(Records from a data source)
================================
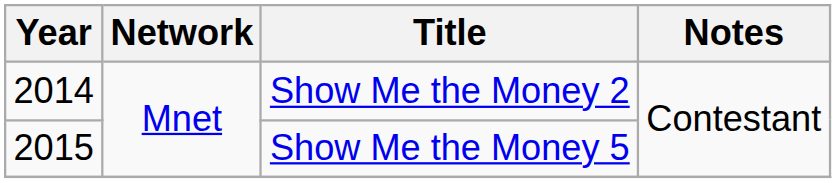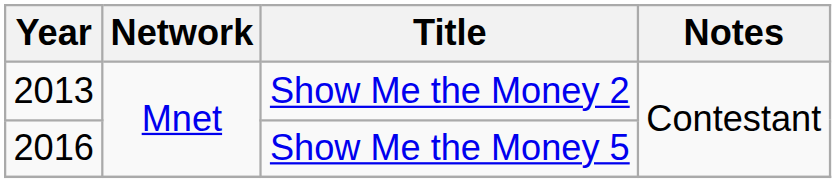Show Me the Money 2 | Year: 2014 -> 2013
Show Me the Money 5 | Year: 2015 -> 2016
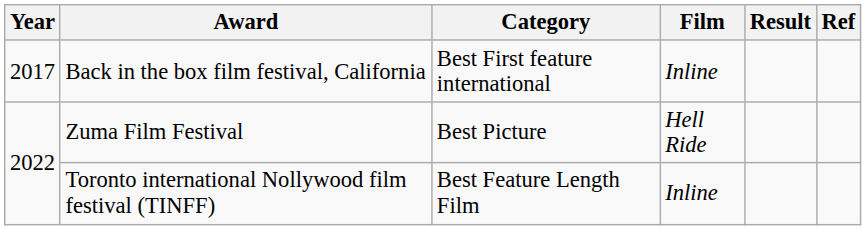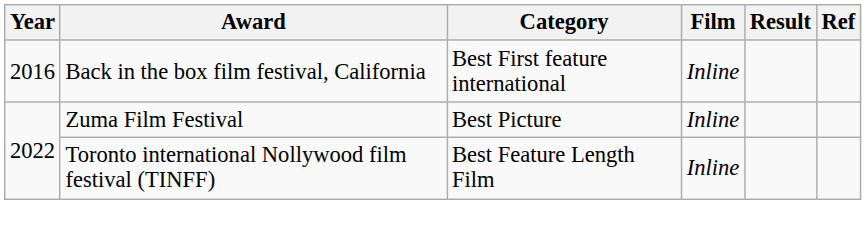Back in the box film festival, California | Year: 2017 -> 2016
Zuma Film Festival | Film: Hell Ride -> Inline
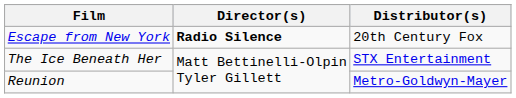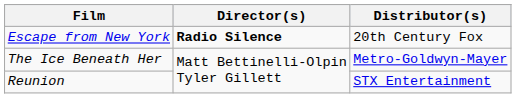The Ice Beneath Her | Distributor(s): STX Entertainment -> Metro-Goldwyn-Mayer
Reunion | Distributor(s): Metro-Goldwyn-Mayer -> STX Entertainment
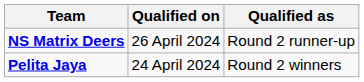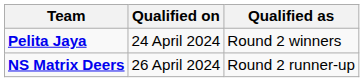rows swapped: Pelita Jaya <-> NS Matrix Deers
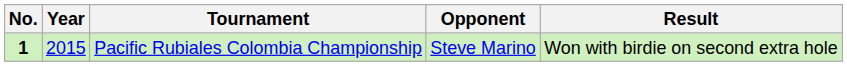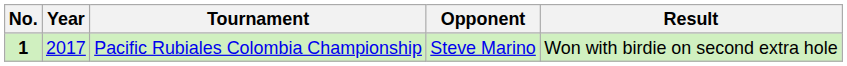Pacific Rubiales Colombia Championship | Year: 2015 -> 2017
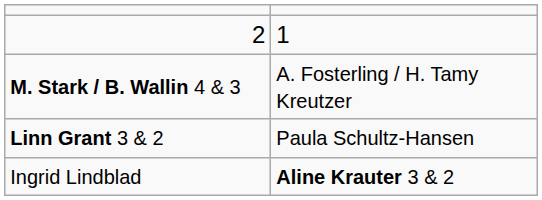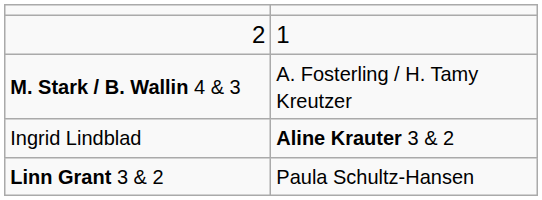rows swapped: Linn Grant 3 & 2 <-> Ingrid Lindblad
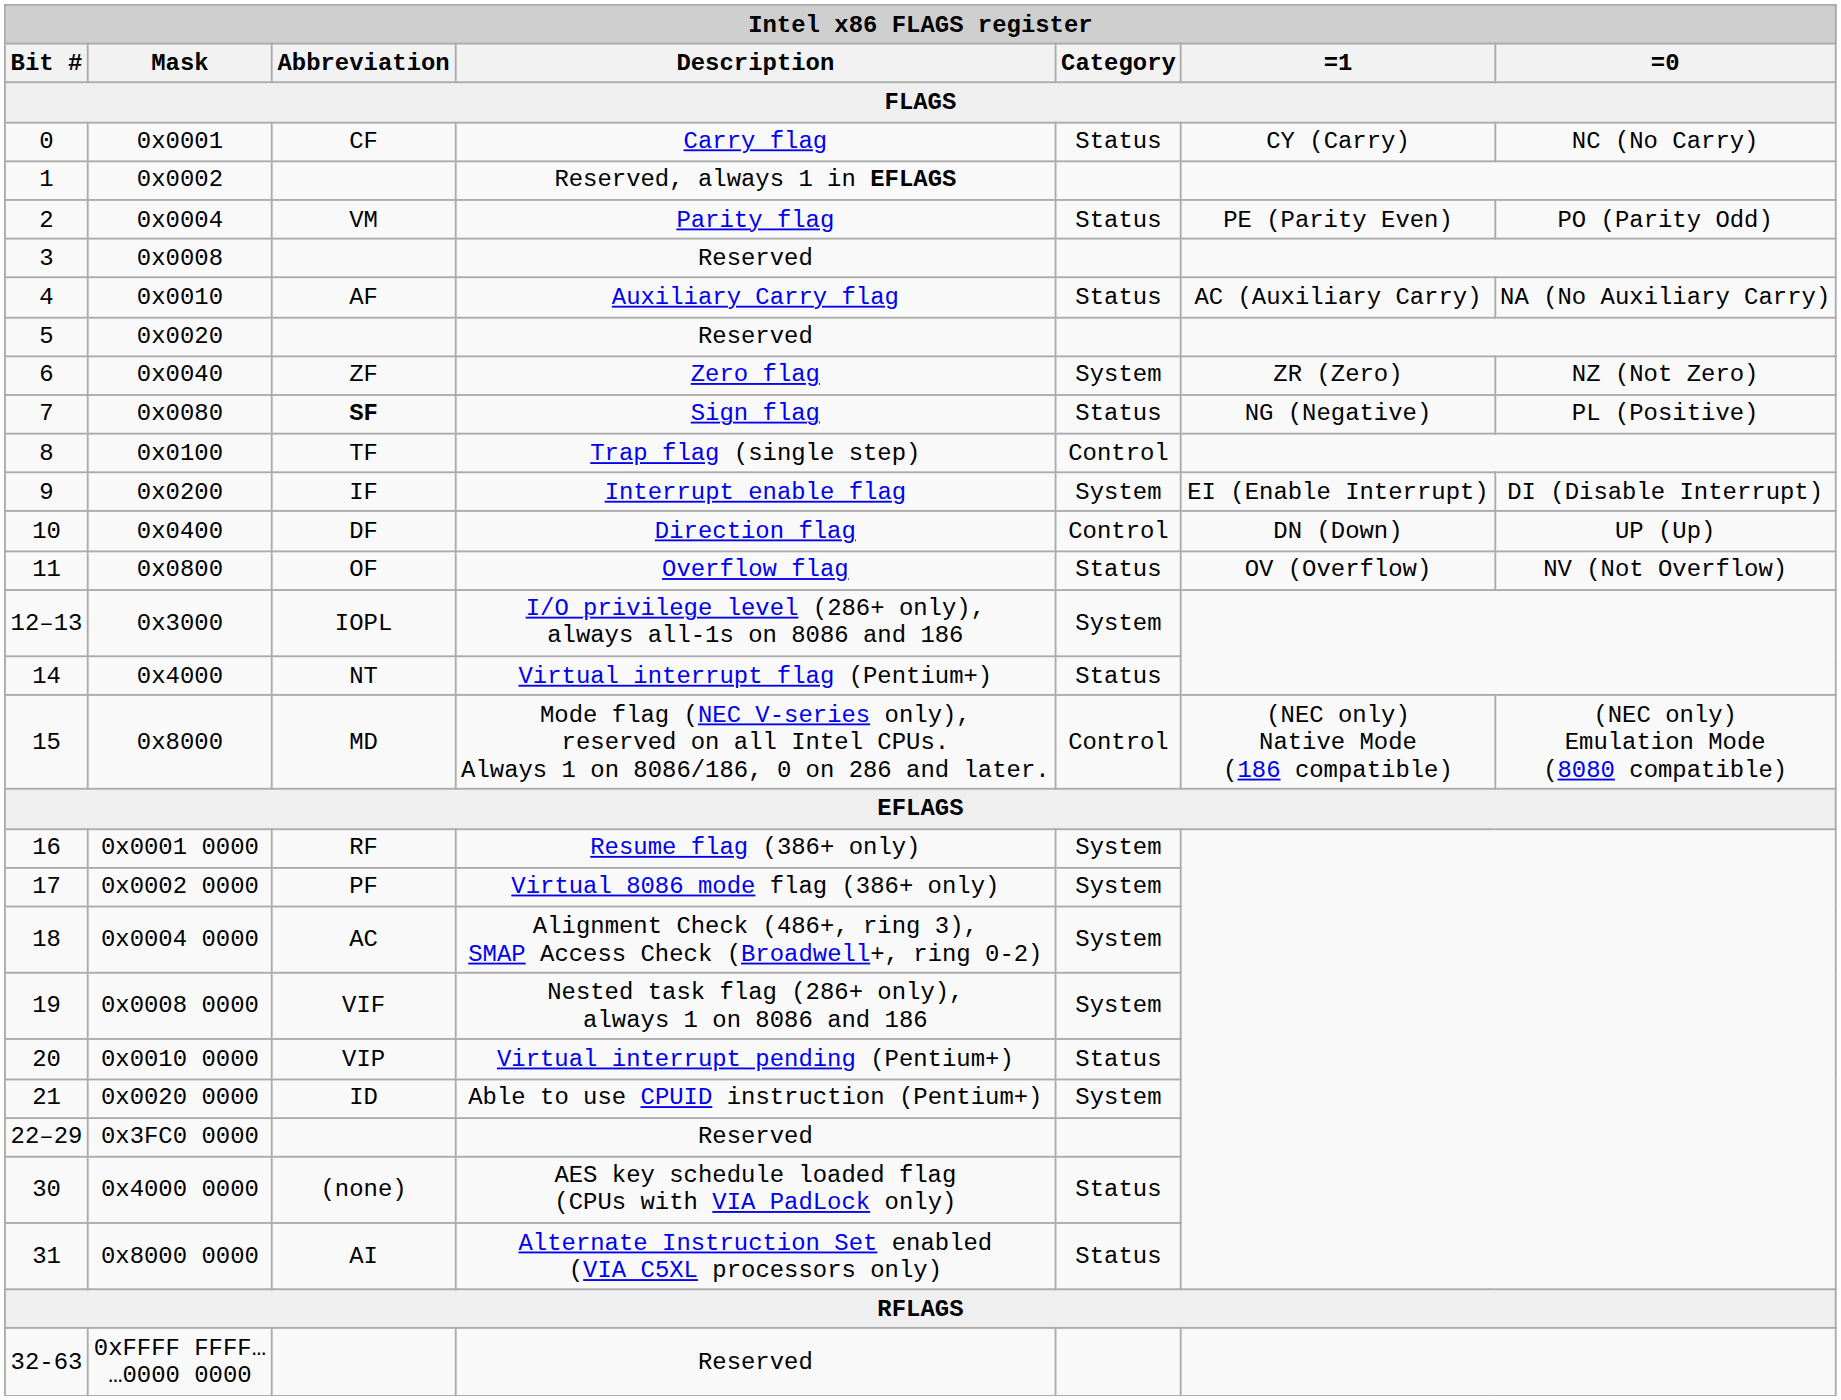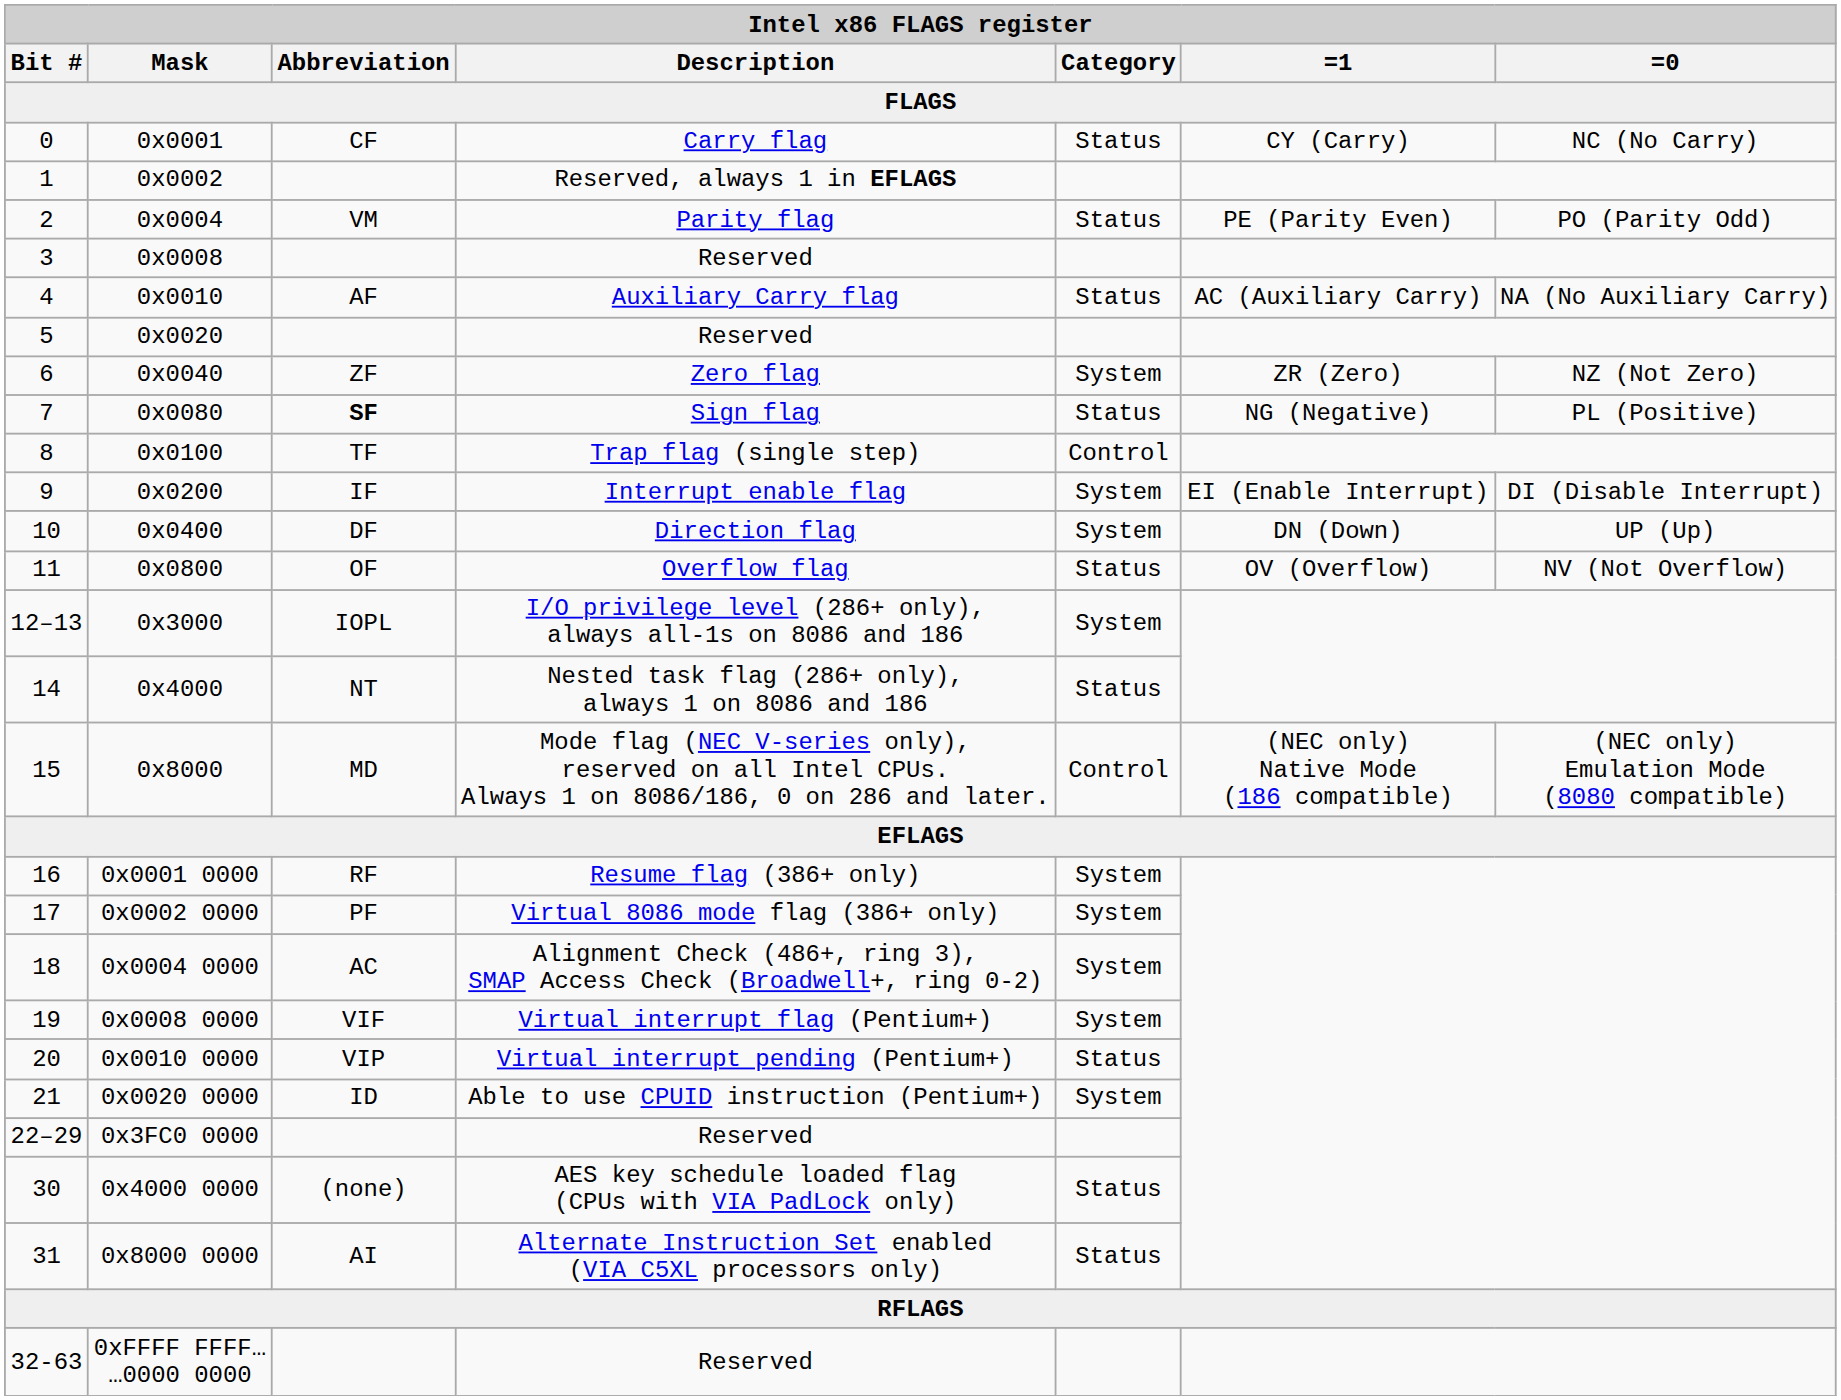10 | Category: Control -> System
14 | Description: Virtual interrupt flag (Pentium+) -> Nested task flag (286+ only), always 1 on 8086 and 186
19 | Description: Nested task flag (286+ only), always 1 on 8086 and 186 -> Virtual interrupt flag (Pentium+)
================================
THE TASK:
Turn the lines from the first one up to and including the line with "Zuma Film Festival" into a numbered list, skipping any blank lines and leaving the pictures out.

SOLVED EXERCISE:
1. Show Me the Money 2 | Year: 2014 -> 2013
2. Show Me the Money 5 | Year: 2015 -> 2016
3. Back in the box film festival, California | Year: 2017 -> 2016
4. Zuma Film Festival | Film: Hell Ride -> Inline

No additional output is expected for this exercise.